Technique de fusion entre deux vertèbres par excision discale, avivement des plateaux vertébraux et apport de greffons osseux avec ou sans insertion de matériel destiné à maintenir la hauteur de l’espace discal.

Étym. gr. arthron : articulation ; dèsis : fusion, lat. inter : entre ; gr. sôma : corps

arthrodèse vertébrale postérieure l.f.

posterior spine fusion

Fixation de deux ou plusieurs vertèbres par intervention sur les arcs postérieurs avivés, greffés et éventuellement fixés par du matériel métallique, destinée à assurer la correction de déformations et à maintenir la rigidité de la zone greffée durant le temps de consolidation.
De très nombreuses techniques ont été décrites selon le mode d’avivement, le type de greffon osseux, le matériel d’ostéosynthèse employé, la méthode d’immobilisation postopératoire. La greffe d’Albee par greffon osseux encastré dans les apophyses épineuses dédoublées parait très insuffisante. La technique de Hibbs comporte l’avivement des interarticulaires postérieures avec ou sans encastrement de copeaux osseux. Les techniques les plus utilisées associent un avivement très large de toute la face postérieure de l’arc postérieur depuis les apophyses épineuses jusqu’aux apophyses transverses à l’apport de greffons corticospongieux et spongieux et une fixation métallique. D’autres techniques sont plus spécifiques à la fixation lombosacrée et cervico-occipitale.

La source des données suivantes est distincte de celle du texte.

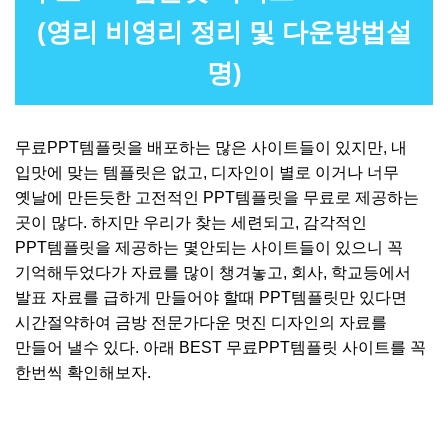
(영리 비영리 정리 및 다운방법설
명)
무료PPT템플릿을 배포하는 많은 사이트들이 있지만, 내
입맛에 맞는 템플릿은 없고, 디자인이 별로 이거나 너무
옛날에 만든듯한 고전적인 PPT템플릿을 무료로 제공하는
곳이 많다. 하지만 우리가 찾는 세련되고, 감각적인
PPT템플릿을 제공하는 몇안되는 사이트들이 있으니 꼭
기억해두었다가 자료를 많이 챙겨놓고, 회사, 학교등에서
발표 자료를 급하게 만들어야 할때 PPT템플릿만 있다면
시간절약하여 금방 전문가다운 멋진 디자인의 자료를
만들어 낼수 있다. 아래 BEST 무료PPT템플릿 사이트를 꼭
한번씩 확인해보자.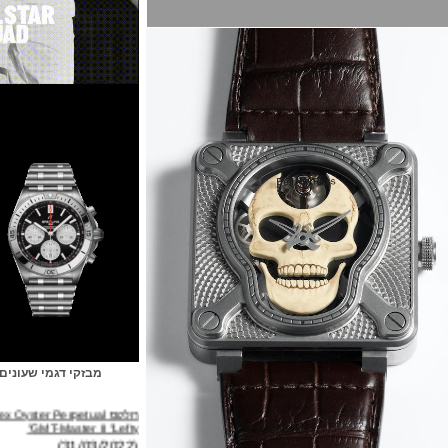
מבזקי דגמי שעונים
רולקס Rolex Oyster Perpetual
GMT-Master II "Lefty"
(31/03/2022)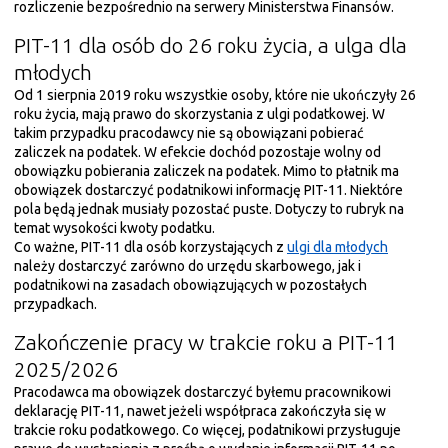
rozliczenie bezpośrednio na serwery Ministerstwa Finansów.
PIT-11 dla osób do 26 roku życia, a ulga dla
młodych
Od 1 sierpnia 2019 roku wszystkie osoby, które nie ukończyły 26
roku życia, mają prawo do skorzystania z ulgi podatkowej. W
takim przypadku pracodawcy nie są obowiązani pobierać
zaliczek na podatek. W efekcie dochód pozostaje wolny od
obowiązku pobierania zaliczek na podatek. Mimo to płatnik ma
obowiązek dostarczyć podatnikowi informację PIT-11. Niektóre
pola będą jednak musiały pozostać puste. Dotyczy to rubryk na
temat wysokości kwoty podatku.
Co ważne, PIT-11 dla osób korzystających z
ulgi dla młodych
należy dostarczyć zarówno do urzędu skarbowego, jak i
podatnikowi na zasadach obowiązujących w pozostałych
przypadkach.
Zakończenie pracy w trakcie roku a PIT-11
2025/2026
Pracodawca ma obowiązek dostarczyć byłemu pracownikowi
deklarację PIT-11, nawet jeżeli współpraca zakończyła się w
trakcie roku podatkowego. Co więcej, podatnikowi przysługuje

R. A. Hibbs, chirurgien américain (1911)

Étym. gr. arthron : articulation ; dèsis : fusion

Albee (greffe d'), Harrington (instrumentation de), Hibbs (opération de)

arthrographie n.f.

arthrography

Ensemble des radiographies d'une articulation réalisées, sous diverses incidences, après injection intra-articulaire d'un produit de contraste iodé hydrosoluble (arthrographie opaque) ou d'air (arthrographie gazeuse ou pneumo-arthrographie) ou des deux associés (double contraste).
Cette technique permet d'étudier en détail les surfaces articulaires, la face profonde de la capsule, ses expansions, sa capacité ou sa rupture éventuelle, ainsi que, pour certaines articulations, les ménisques et les ligaments qui les traversent. Éventuellement, elle met en évidence des corps étrangers intra-articulaires, voire des tumeurs. Elle peut se compléter par une arthroscanographie.
Cet examen, sauf cas particuliers, est de plus en plus remplacé par l'IRM et / ou l'arthro IRM.

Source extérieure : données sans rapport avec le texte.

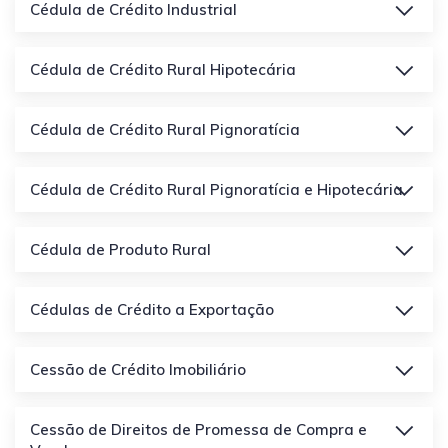
Cédula de Crédito Industrial
Cédula de Crédito Rural Hipotecária
Cédula de Crédito Rural Pignoratícia
Cédula de Crédito Rural Pignoratícia e Hipotecária
Cédula de Produto Rural
Cédulas de Crédito a Exportação
Cessão de Crédito Imobiliário
Cessão de Direitos de Promessa de Compra e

Étym.  gr. arthron : articulation ; graphein : écrire

arthroscintigraphie n.f.

arthroscintigraphy

Image scintigraphique d'une articulation obtenue après injection intra-cavitaire d'un radio-isotope. Technique obsolète.

Étym. gr. arthron : articulation

scintigraphie

ASA (classification) l.f. sigle angl. pour American Society of Anesthesiologists.

ASA physical status

Cotation en cinq classes des patients devant subir une anesthésie, proposée par l’American Society of Anesthesiologists.
Classe 1 : patient en bonne santé.
Classe 2 : patient atteint d’une maladie générale modérée.
Classe 3 : patient atteint d’une maladie générale grave mais non invalidante.
Classe 4 : patient atteint d’une maladie générale mettant en jeu le pronostic vital.
Classe 5 : patient moribond qui ne survivrait pas 24 heures sans l’intervention, dont le résultat est aléatoire.
Cette cotation, très utilisée en anesthésiologie, est basée sur l’évaluation clinique du patient et la limitation par la maladie de ses activités dans la vie courante. La lettre U est ajoutée au numéro de la classe si l’intervention est réalisée en urgence.
Les catégories ASA sont assez bien corrélées aux risques péri-opératoires liés au patient et au type de chirurgie. Par contre, cette catégorisation est moins performante dans la prévision du risque anesthésique proprement dit qui, la plupart du temps, est indépendant de l’état du patient, mais lié à une défaillance humaine ou technique.